[219] Lex Ripuar. Tit. 39 de Dot. mulier.
Si cependant le bien du mari consistoit en un droit de Pêche, en la garde d'un Château qui produisît quelques fruits ou revenus qu'on ne pouvoit démembrer,[220] on indemnisoit alors la femme de la part qu'elle ne pouvoit obtenir en essence sur ces sortes d'inféodations.[221]
[220] Non debent mulieribus assignare in dotem castra quæ fuerunt virorum suorum & quæ de guerra existant vel etiam homagia. Patent. d'Edouard I.
[221] De nullo quod est sua natura indivisibile nullam partem habebit, sed satisfaciat ei ad valentiam. Coke.
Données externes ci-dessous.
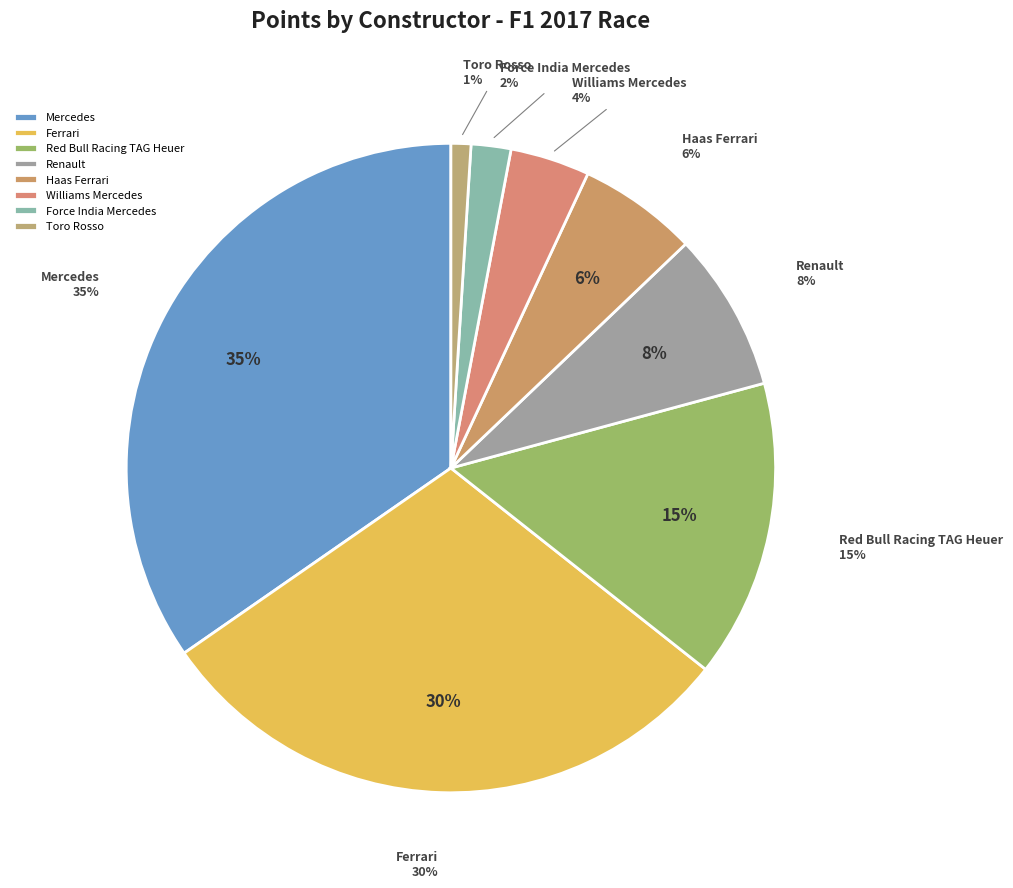

The Haas Ferrari slice represents 6% of the pie. True or false?

True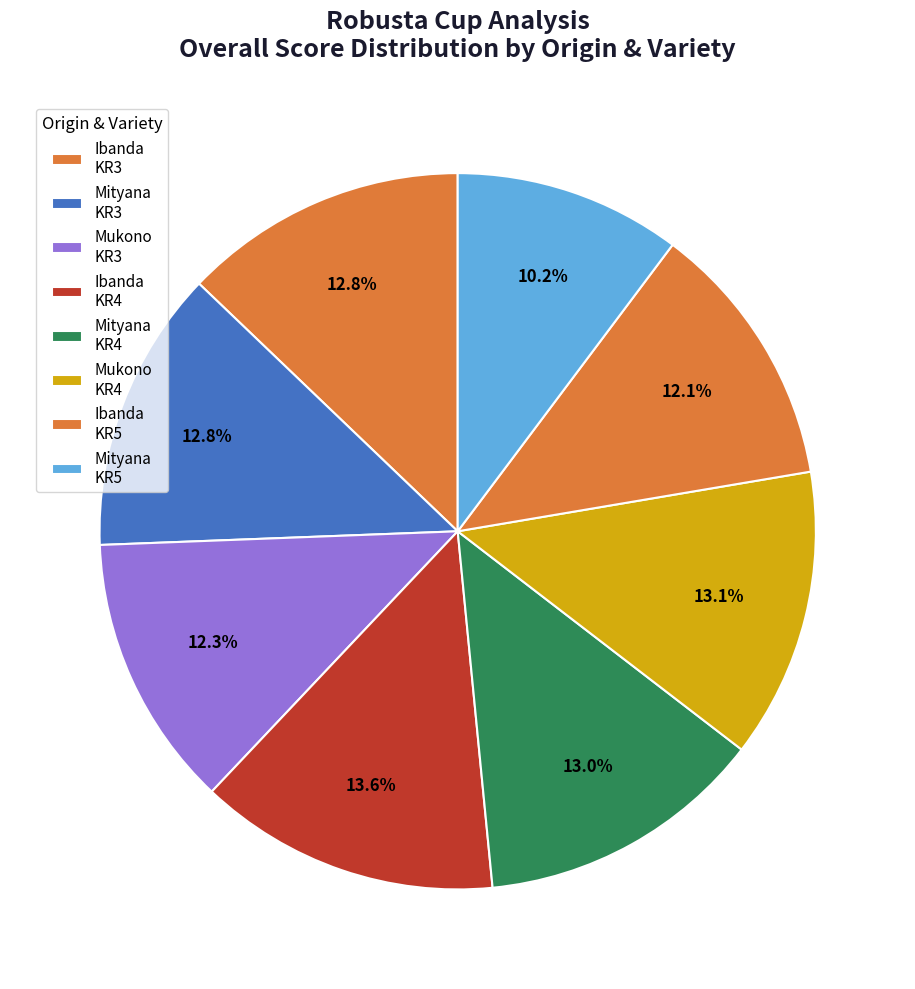

How many slices are in this pie chart?

8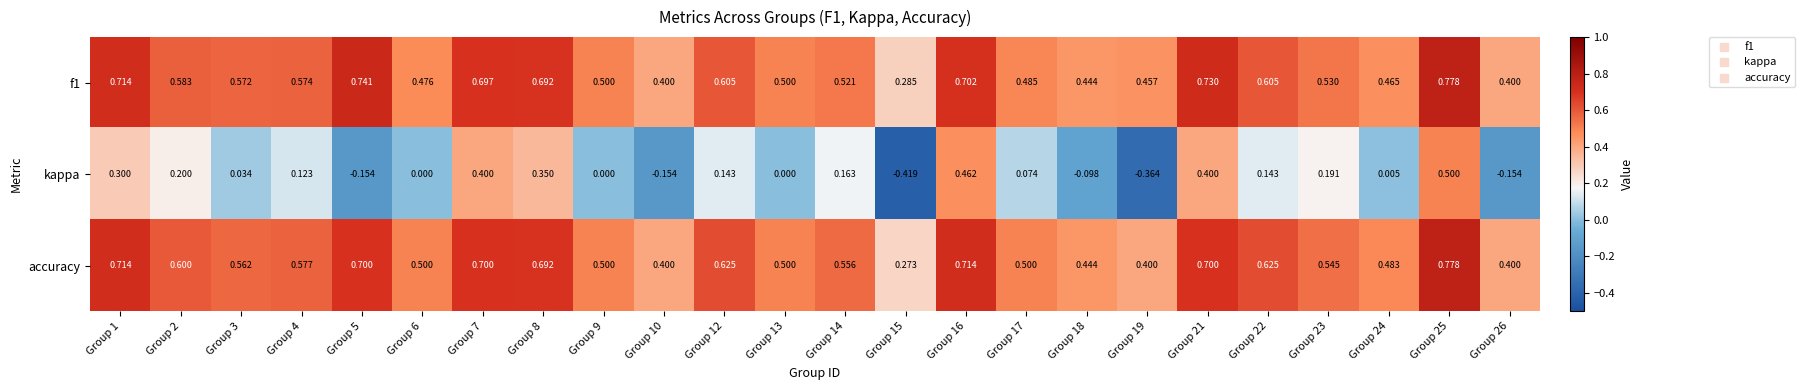

Which series changed the most between Group 10 and Group 16?

kappa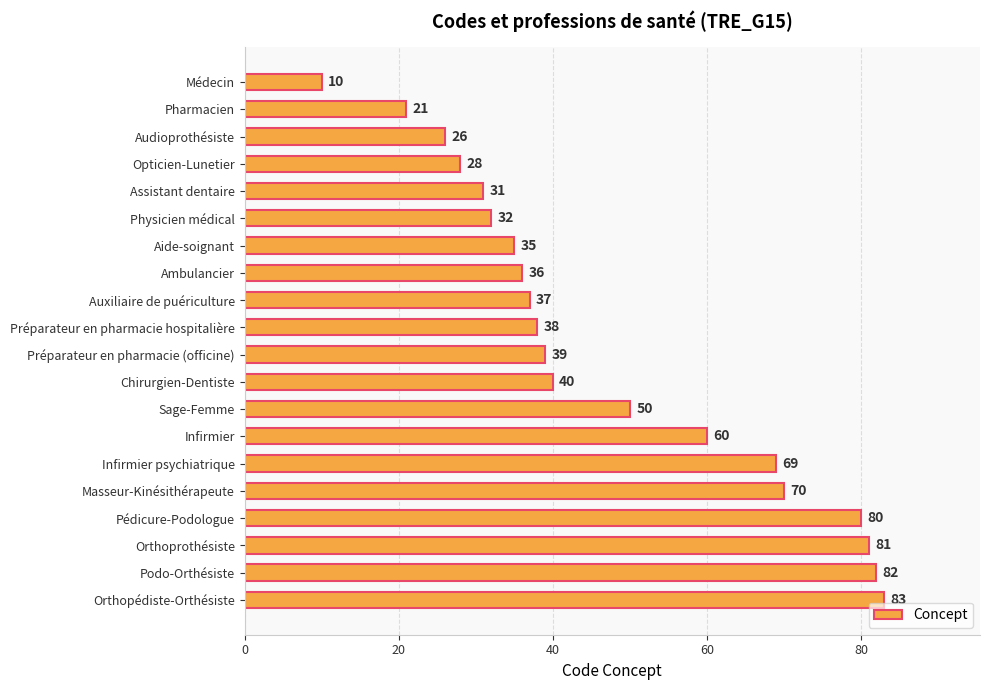

What is the change in value from Audioprothésiste to Infirmier?

+34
(b) Il covient quel soit passe lage de neuf ans.
Ceux qui ont pensé que ce douaire étoit le prix de la virginité, donnent une raison[222] de ce qu'avant neuf ans les femmes n'avoient point de douaire; mais cette raison cesse d'en être une, lorsque l'on considere que le seul consentement des parties à se prendre pour époux, forme l'essence du mariage; car selon cette maxime, si la femme méritoit quelque récompense, c'étoit plutôt au consentement qu'elle donnoit à son union, qu'à ce qui n'y étoit qu'accessoire, qu'il falloit l'attribuer.
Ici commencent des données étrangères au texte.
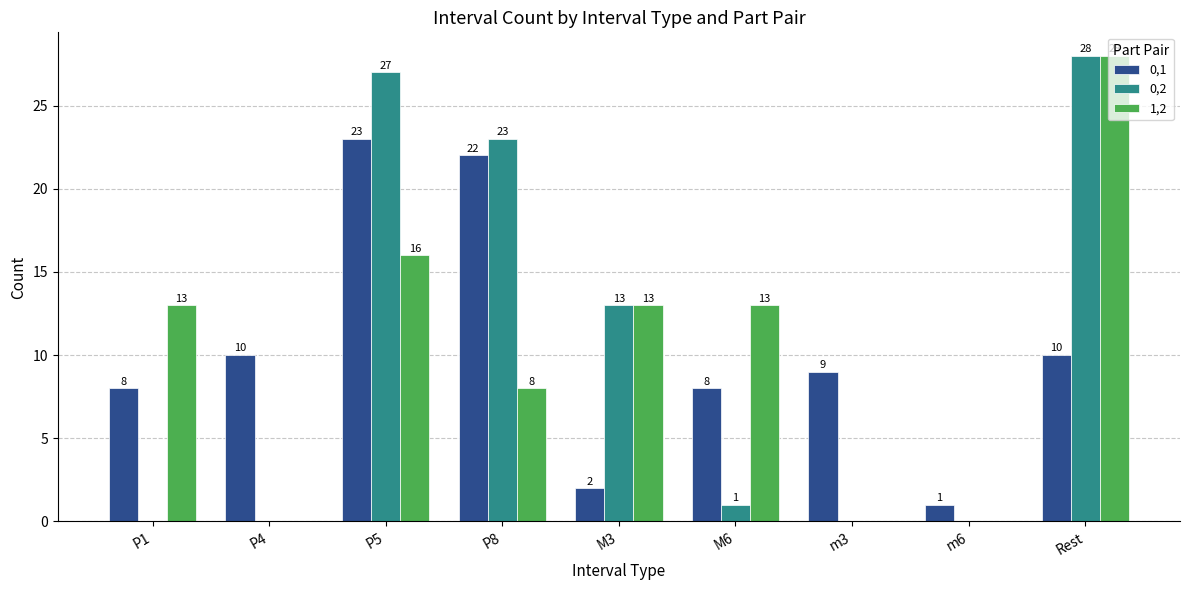

Where does the 0,1 series first go above 9?

P4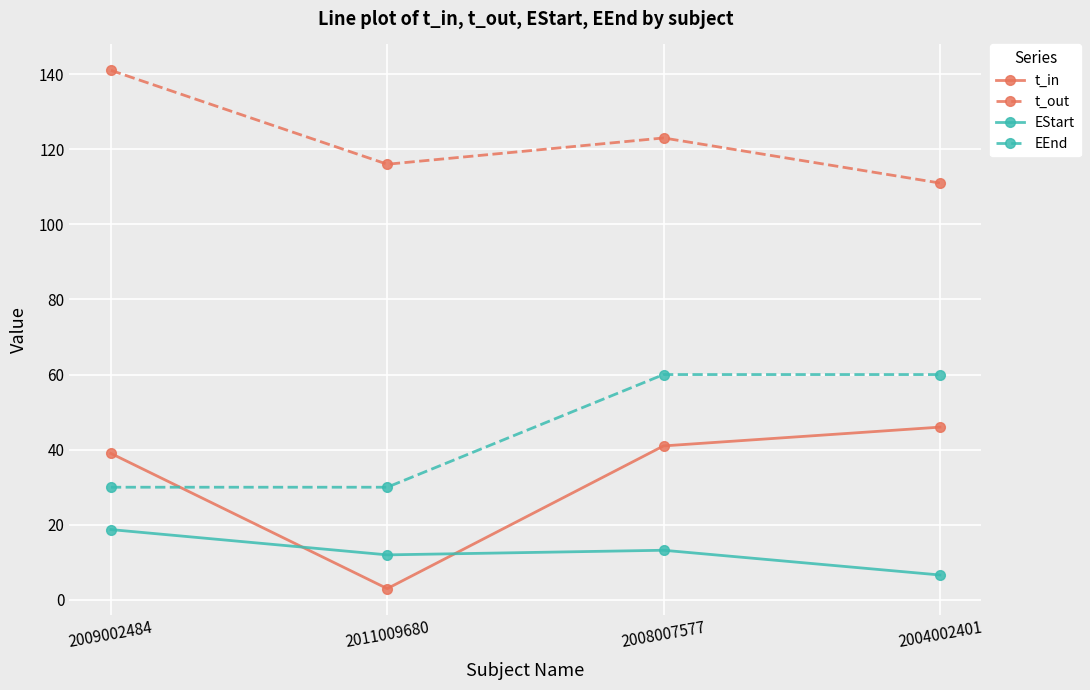

Is it true that EStart equals 13.2 at 2008007577?

True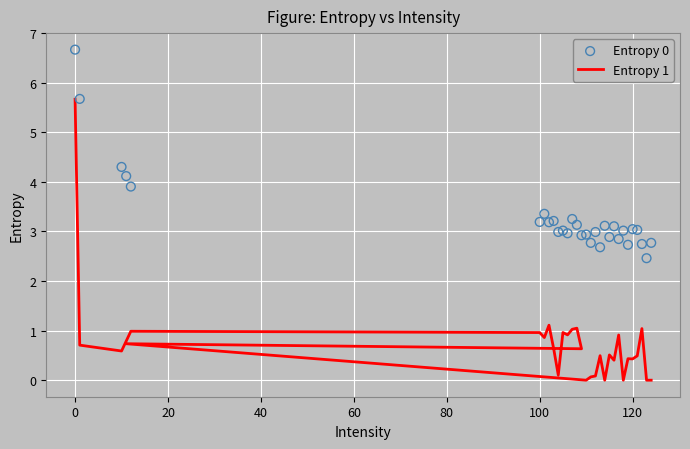

Which series has the largest total across all categories?

Entropy 0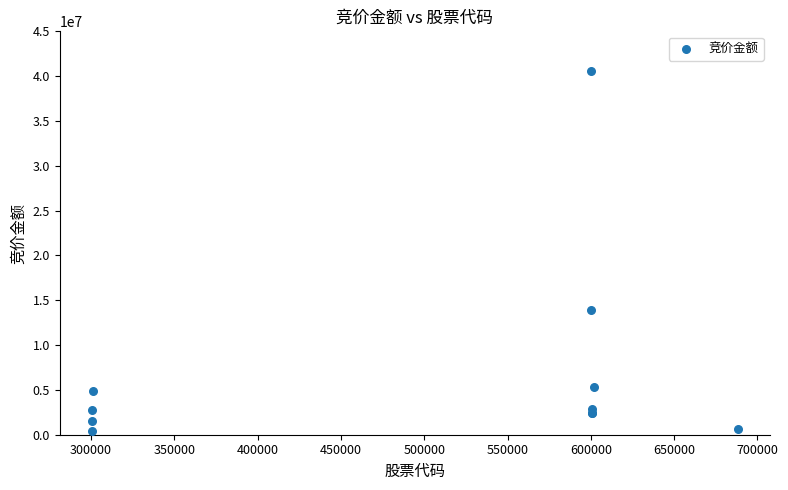

What Y value in the scatter plot is closest to 20512418?

13875740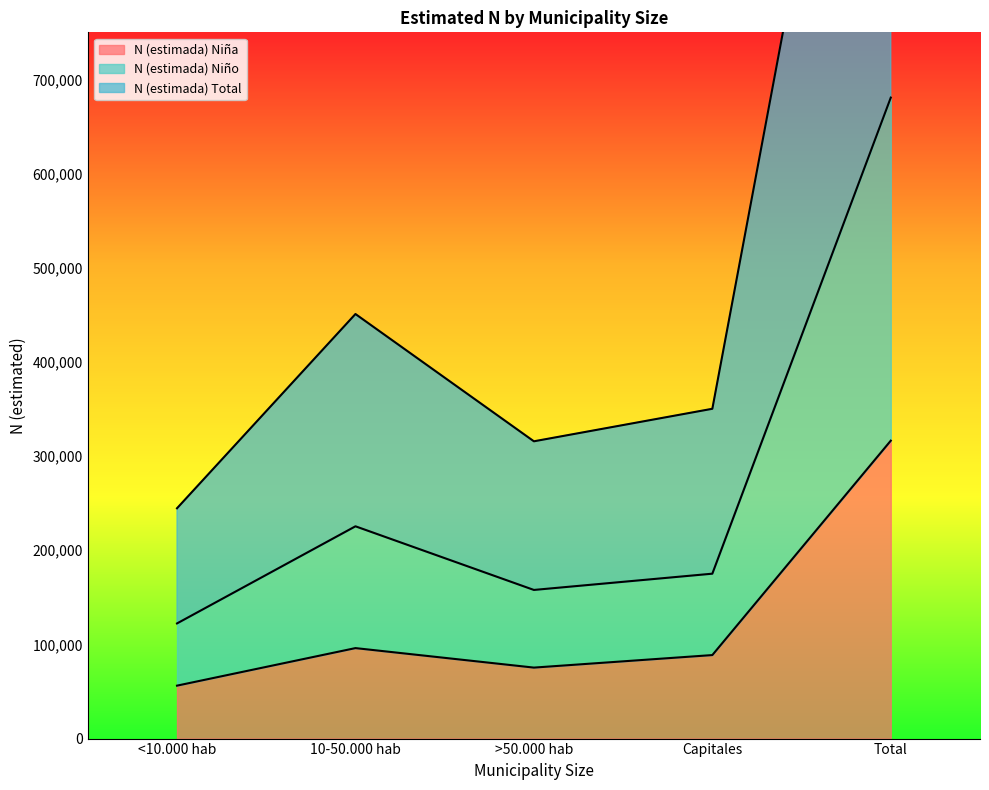

At which category does N (estimada) Niña reach its first local peak?

10-50.000 hab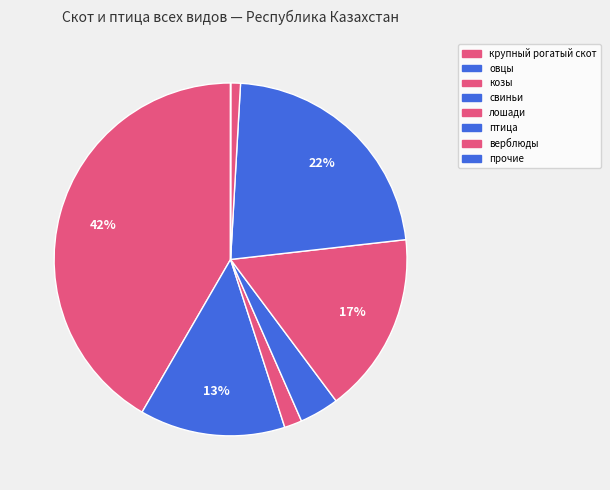

Is it true that козы is 1% of the pie?

False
[222] Quia junior non potest virum sustinere neque dotem promereri. Ibid, Sect. 36.
Aussi Littleton accorde-t-il le douaire à la femme, de quel âge qu'elle soit au-dessus de neuf ans, & il n'en prive pas les veuves remariées. Il faut donc rechercher un autre motif que celui que les Auteurs Anglois donnent au refus que la Loi fait aux femmes du douaire, lorsqu'elles n'ont point atteint l'âge de neuf ans; & on découvre ce motif dans ce qui se pratiquoit anciennement en France.
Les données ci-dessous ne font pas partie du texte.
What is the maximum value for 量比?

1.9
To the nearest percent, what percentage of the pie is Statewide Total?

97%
Les filles y pouvoient agréer dès sept ans l'époux que leur famille leur destinoit;[223] leur choix cependant pouvoit être rétracté jusqu'à ce qu'elles eussent atteint l'âge de puberté. Avant cet âge on ne les considéroit donc pas comme liées irrévocablement à leur affidé, & conséquemment le douaire promis, en vue d'une alliance indissoluble, ne leur étoit dû qu'après que cette alliance avoit acquis ce caractere. S'il en eût été autrement, un pere de plusieurs filles auroit beaucoup profité en les promettant dès l'âge le plus tendre; car en conservant la liberté de résoudre leurs promesses, elles auroient pu acquérir le tiers des biens de plusieurs époux.
[223] Fevret, Traité de l'Abus, L. 5, c. 1, pag. 442.—Arret 138 de Montholon.—Vanespen, part. 2, Tit. 12. De sponsalibus & Matrimon. pag. 485 & 487. Impuberum sponsalia valida sunt & ad eorum validitatem sufficit ætas septem annorum imo & minor si malitia suppleat ætatem.—M. de Montesquieu a cru cette Coutume particuliere aux Anglois. Espr. des Loix. L. 26, c. 3.